* Supplied passage
++++++++

Reg Burnard, November 3rd 2014, Gazette and Herald
Tasmin Little plays Moeran Violin Concerto
BBC Philharmonic / Juanjo Mena
Royal Albert Hall, London
25 July 2014

Prom 10: Intimacy on a large scale
"This performance of Moeran’s Concerto was something of a revelation. Rarely performed and recorded, it ­benefited from this considered and sympathetic performance by the BBC Philharmonic and violinist Tasmin Little. They never forced the music into places that it did not want to go, but treated it lovingly and carefully. Little was unafraid of taking her time in solo passages, ensuring that she extracted all the feeling from each note. Her intense concentration meant it did not matter that the Albert Hall was not entirely filled with sound, since Little was utterly engaging. Astonishingly, Little and the BBC Philharmonic had achieved the impossible: they had turned the Albert Hall into an intimate space."

more ...

Hazel Rowland, July 26th 2014, Bachtrack

Tasmin Little plays Moeran Violin Concerto
BBC Philharmonic / Juanjo Mena
Lichfield Cathedral
12 July 2014

"Tasmin Little was the soloist in Moeran’s Violin Concerto, and her sound, as ever, was a thing of wonder: her poise, her shamelessly luscious vibrato and the iridescent sheen of her tone making you imagine how Heifetz might have played this beautiful, under-rated work.

Mena responded not with understatement (how much great British music are we missing when we thoughtlessly dismiss it as “pastoral”?), but with red-blooded passion and a lively sense of colour. .

Richard Bratby July 16th 2014 Birmingham Post
Tasmin Little plays Ligeti Violin Concerto
Scottish Chamber Orchestra/Rossen Gergov,
City Halls, Glasgow
21 March 2014

"We'd also had a mesmerising performance from the great Tasmin Little of Ligeti's tough and challenging Violin Concerto, whose rustling, buzzing and swarming pages bemused and baffled many listeners (who made a point of telling me); I enjoyed it, and thrilled at the moments of raw, naked Hungarian folk music that periodically poked through the busy texture."

Michael Tumelty, March 24th 2014, Herald Scotland

"...And with soloist Tasmin Little, in Ligeti’s translucent Violin Concerto, his sensitive control of its beguiling textures – the eerie wailing of the ocarinas, or the unnerving string clusters that surround the solo violin like an intricate gossamer web – was needle-sharp and compelling, backed up by Little’s immaculate, filigree interpretation."

++++++++

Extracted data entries
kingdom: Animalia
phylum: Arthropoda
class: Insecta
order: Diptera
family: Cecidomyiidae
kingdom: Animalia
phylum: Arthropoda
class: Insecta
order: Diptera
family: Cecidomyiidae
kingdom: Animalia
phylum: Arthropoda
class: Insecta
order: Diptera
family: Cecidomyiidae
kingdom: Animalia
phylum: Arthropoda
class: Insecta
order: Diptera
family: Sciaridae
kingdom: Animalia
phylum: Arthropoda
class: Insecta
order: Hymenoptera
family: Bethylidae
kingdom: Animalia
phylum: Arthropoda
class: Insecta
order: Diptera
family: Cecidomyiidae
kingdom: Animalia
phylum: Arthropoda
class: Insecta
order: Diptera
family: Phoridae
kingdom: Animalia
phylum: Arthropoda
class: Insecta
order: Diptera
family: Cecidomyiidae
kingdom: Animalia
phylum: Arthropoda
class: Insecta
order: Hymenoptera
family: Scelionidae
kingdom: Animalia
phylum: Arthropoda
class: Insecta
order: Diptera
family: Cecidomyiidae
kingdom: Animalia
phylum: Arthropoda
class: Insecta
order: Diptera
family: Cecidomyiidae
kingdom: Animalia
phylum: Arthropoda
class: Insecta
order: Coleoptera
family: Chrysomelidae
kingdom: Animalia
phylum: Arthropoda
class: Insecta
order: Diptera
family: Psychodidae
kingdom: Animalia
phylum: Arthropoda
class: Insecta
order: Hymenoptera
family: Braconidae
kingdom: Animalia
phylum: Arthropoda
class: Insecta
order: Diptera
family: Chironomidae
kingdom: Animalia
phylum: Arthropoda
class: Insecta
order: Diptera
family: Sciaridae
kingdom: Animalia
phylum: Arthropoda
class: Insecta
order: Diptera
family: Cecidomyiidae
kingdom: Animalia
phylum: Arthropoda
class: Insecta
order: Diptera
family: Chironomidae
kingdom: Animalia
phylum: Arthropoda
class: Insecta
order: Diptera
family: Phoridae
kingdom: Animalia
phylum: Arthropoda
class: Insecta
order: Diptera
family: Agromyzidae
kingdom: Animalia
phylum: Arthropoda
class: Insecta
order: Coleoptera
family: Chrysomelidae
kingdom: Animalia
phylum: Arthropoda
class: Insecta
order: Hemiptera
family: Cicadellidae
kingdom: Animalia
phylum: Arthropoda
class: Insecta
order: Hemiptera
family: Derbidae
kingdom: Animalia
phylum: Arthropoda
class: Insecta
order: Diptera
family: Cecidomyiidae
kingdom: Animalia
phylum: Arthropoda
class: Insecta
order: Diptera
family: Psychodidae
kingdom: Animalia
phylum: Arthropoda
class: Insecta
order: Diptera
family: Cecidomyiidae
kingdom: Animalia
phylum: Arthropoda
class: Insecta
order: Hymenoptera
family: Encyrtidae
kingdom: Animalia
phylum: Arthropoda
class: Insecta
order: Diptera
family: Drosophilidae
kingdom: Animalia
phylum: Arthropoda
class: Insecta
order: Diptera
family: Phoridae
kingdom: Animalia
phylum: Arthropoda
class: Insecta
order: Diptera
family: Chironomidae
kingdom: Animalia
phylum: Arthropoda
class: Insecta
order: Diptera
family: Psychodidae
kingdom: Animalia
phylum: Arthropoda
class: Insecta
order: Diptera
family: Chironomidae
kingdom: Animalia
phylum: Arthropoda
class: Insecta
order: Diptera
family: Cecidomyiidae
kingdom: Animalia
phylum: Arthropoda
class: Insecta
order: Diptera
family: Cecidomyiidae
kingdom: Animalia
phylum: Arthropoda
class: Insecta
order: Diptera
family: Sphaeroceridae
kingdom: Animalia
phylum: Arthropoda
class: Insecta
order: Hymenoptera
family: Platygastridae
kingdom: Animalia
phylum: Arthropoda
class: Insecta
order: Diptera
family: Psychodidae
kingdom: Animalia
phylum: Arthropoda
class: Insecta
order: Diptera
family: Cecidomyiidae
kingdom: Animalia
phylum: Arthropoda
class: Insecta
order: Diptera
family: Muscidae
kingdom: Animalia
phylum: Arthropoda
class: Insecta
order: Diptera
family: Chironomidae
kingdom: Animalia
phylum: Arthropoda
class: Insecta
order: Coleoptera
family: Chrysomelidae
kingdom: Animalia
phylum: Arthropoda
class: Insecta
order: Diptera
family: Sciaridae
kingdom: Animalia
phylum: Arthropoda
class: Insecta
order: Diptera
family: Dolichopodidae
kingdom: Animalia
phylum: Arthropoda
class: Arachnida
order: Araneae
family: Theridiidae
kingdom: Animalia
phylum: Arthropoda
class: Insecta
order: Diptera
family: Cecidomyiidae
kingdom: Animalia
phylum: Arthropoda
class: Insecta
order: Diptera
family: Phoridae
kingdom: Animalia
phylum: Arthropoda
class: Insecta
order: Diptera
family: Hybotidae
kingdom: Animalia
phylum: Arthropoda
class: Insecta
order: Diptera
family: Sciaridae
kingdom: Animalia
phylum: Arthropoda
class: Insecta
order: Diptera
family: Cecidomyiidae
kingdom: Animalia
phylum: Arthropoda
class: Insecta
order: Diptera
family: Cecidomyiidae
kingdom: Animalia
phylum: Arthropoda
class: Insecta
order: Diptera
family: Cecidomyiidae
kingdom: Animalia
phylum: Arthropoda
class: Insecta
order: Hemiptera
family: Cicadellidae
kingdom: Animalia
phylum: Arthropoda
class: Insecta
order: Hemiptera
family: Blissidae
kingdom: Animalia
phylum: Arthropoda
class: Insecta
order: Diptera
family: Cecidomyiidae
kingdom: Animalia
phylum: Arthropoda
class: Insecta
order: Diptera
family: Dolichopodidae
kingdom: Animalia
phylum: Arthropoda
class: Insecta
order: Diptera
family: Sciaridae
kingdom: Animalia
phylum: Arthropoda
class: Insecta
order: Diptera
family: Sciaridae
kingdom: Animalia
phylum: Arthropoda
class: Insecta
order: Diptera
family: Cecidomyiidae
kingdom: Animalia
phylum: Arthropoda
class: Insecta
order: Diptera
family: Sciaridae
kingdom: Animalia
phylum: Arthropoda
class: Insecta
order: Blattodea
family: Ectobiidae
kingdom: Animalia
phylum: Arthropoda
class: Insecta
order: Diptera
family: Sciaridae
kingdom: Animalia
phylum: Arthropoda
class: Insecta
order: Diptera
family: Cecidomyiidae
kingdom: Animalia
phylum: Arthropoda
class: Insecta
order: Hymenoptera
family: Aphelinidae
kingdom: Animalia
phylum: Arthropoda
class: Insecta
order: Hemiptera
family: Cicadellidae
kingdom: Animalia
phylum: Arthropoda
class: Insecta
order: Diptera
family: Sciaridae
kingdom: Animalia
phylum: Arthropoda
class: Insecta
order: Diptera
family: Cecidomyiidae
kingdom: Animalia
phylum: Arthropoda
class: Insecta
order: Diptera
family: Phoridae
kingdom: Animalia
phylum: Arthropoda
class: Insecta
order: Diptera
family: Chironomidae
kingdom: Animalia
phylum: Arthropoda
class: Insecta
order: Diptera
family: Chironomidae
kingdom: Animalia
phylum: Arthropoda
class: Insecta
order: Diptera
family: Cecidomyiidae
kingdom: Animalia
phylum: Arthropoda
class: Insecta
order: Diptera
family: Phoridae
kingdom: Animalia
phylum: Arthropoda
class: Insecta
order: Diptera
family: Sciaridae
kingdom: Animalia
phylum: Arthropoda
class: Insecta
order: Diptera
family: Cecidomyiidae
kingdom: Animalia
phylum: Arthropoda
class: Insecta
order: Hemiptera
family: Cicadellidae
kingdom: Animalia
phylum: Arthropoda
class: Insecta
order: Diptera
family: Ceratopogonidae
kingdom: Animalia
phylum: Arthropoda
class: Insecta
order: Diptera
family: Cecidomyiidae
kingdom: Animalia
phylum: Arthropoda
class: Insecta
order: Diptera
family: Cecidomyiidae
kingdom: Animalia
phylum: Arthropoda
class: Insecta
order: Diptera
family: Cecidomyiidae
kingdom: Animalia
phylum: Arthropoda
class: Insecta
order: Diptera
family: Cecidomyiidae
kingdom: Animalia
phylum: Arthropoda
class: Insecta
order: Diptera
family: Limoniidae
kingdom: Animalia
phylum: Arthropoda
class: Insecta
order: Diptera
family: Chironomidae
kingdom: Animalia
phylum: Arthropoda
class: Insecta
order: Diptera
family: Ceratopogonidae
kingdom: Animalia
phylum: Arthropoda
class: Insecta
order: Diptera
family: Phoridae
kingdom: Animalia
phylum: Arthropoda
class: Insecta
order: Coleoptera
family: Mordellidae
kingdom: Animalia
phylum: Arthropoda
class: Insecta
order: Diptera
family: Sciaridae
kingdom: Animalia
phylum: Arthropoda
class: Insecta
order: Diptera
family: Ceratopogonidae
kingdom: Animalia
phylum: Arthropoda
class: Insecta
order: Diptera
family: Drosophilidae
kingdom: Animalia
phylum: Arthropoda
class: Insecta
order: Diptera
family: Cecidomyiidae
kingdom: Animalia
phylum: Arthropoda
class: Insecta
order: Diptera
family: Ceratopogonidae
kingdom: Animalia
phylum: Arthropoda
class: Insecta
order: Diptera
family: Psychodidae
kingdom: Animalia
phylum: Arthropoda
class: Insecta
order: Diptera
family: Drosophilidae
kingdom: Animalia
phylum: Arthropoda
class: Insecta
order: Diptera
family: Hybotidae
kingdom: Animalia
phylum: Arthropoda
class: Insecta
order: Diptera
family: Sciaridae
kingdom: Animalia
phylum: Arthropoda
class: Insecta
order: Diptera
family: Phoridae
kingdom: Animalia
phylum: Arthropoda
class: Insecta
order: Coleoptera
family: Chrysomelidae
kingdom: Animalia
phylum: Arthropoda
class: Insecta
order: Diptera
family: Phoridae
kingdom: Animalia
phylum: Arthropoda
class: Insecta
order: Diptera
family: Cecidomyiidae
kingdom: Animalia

++++++++

* What to do
1/ In the review excerpts, which orchestra performed Ligeti's Violin Concerto with Tasmin Little at City Halls, Glasgow?
2/ Repeat the review excerpts between "Mena responded not" and "of colour. .", inclusive.
None of the rows is required for this work.

* Solution set
1/ The Scottish Chamber Orchestra, conducted by Rossen Gergov.

2/
Mena responded not with understatement (how much great British music are we missing when we thoughtlessly dismiss it as “pastoral”?), but with red-blooded passion and a lively sense of colour. .